_What needs to be done_
Switch every "Before" in the data to "Original" and keep all other text unchanged. Leave the pictures out of your answer.

_Record excerpts_
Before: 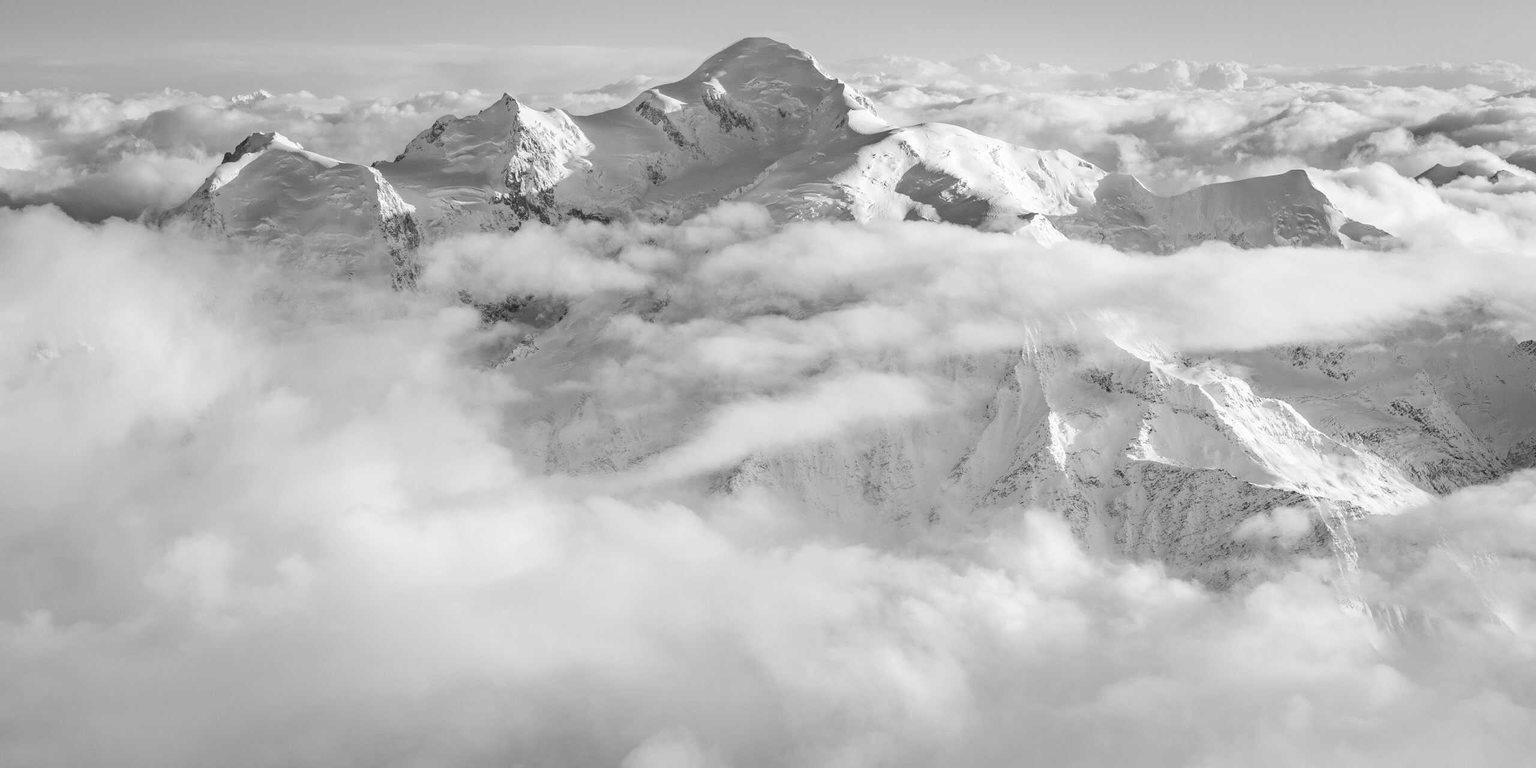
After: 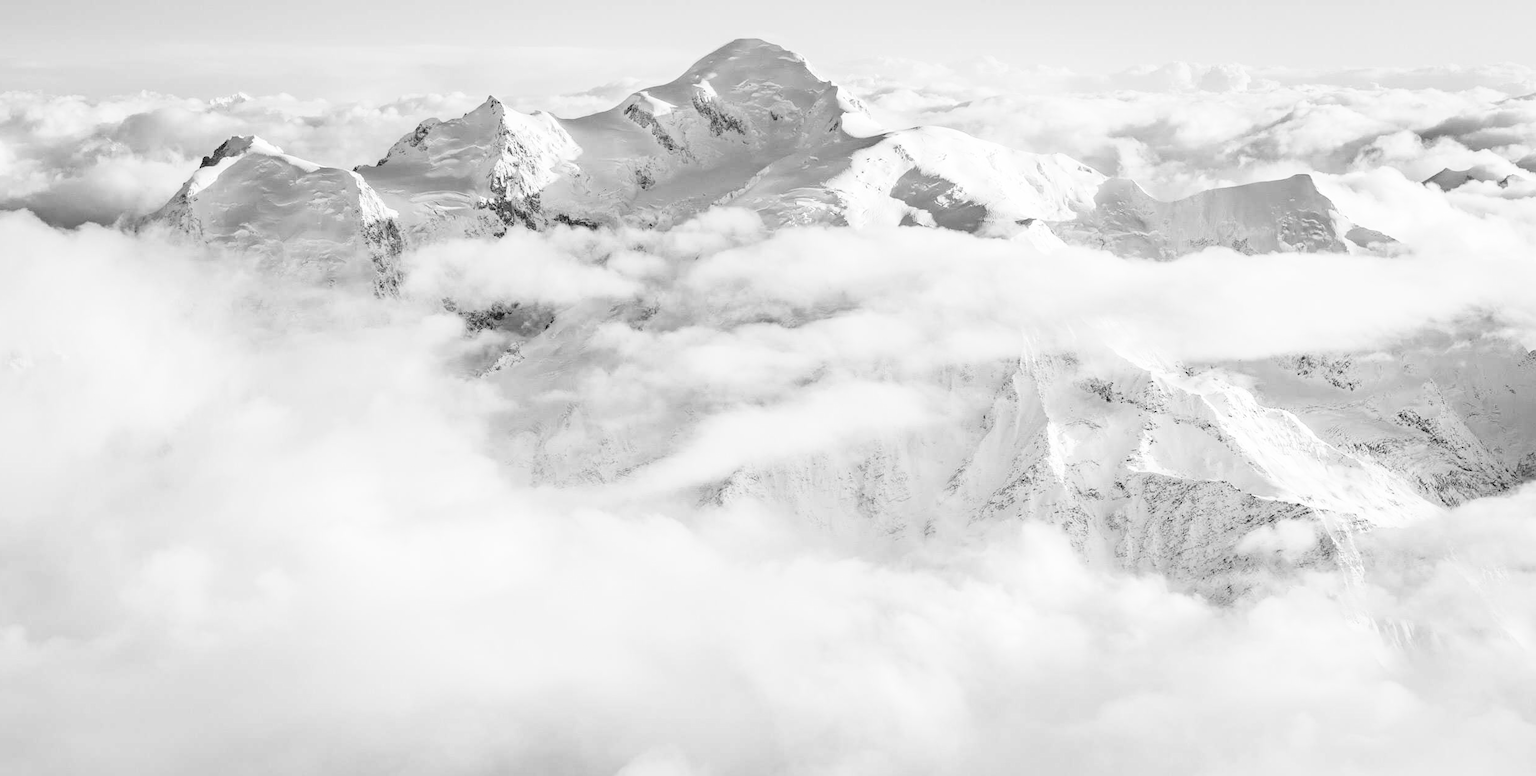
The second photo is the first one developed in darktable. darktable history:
crop and rotate: left 1.774%, right 0.633%, bottom 1.28%
base curve: curves: ch0 [(0, 0) (0.028, 0.03) (0.121, 0.232) (0.46, 0.748) (0.859, 0.968) (1, 1)], preserve colors none
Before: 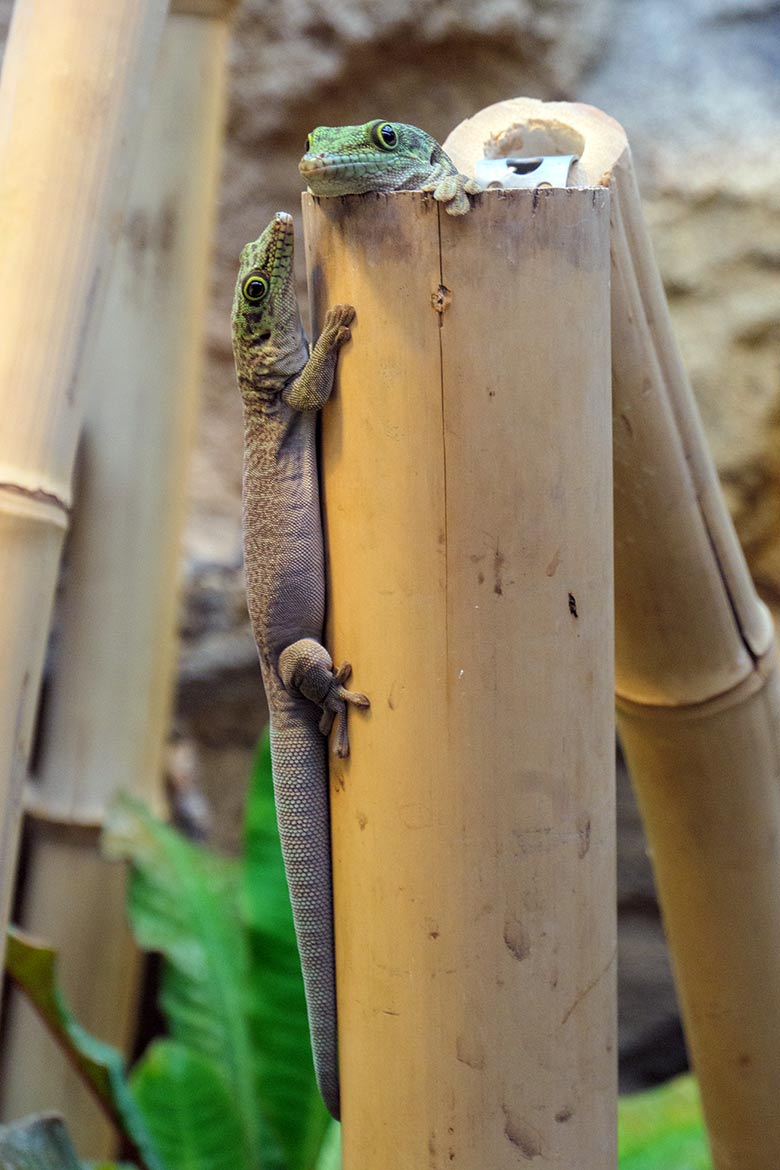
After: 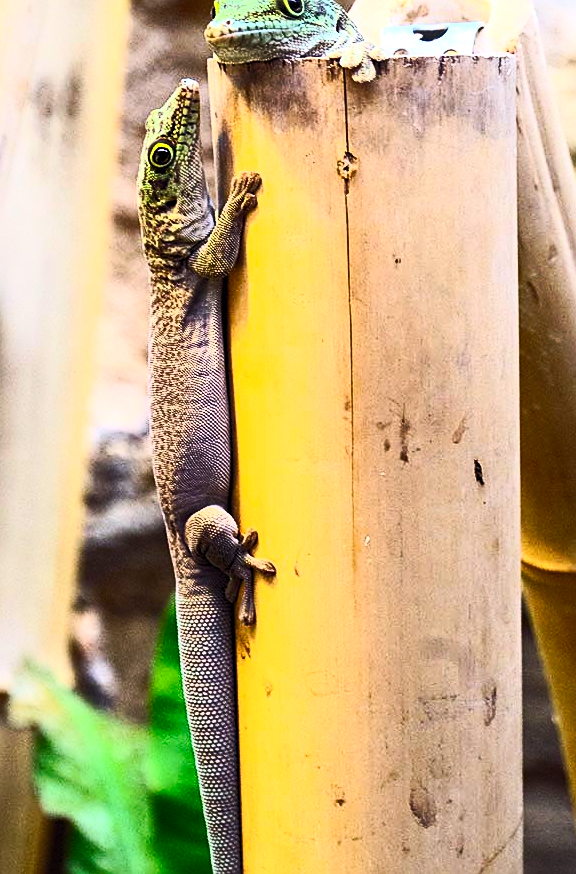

_Written solution_
Original: 
After: 
The second photo is the first one developed in darktable. darktable history:
crop and rotate: left 1.774%, right 0.633%, bottom 1.28%
base curve: curves: ch0 [(0, 0) (0.028, 0.03) (0.121, 0.232) (0.46, 0.748) (0.859, 0.968) (1, 1)], preserve colors none
Original: 
After: 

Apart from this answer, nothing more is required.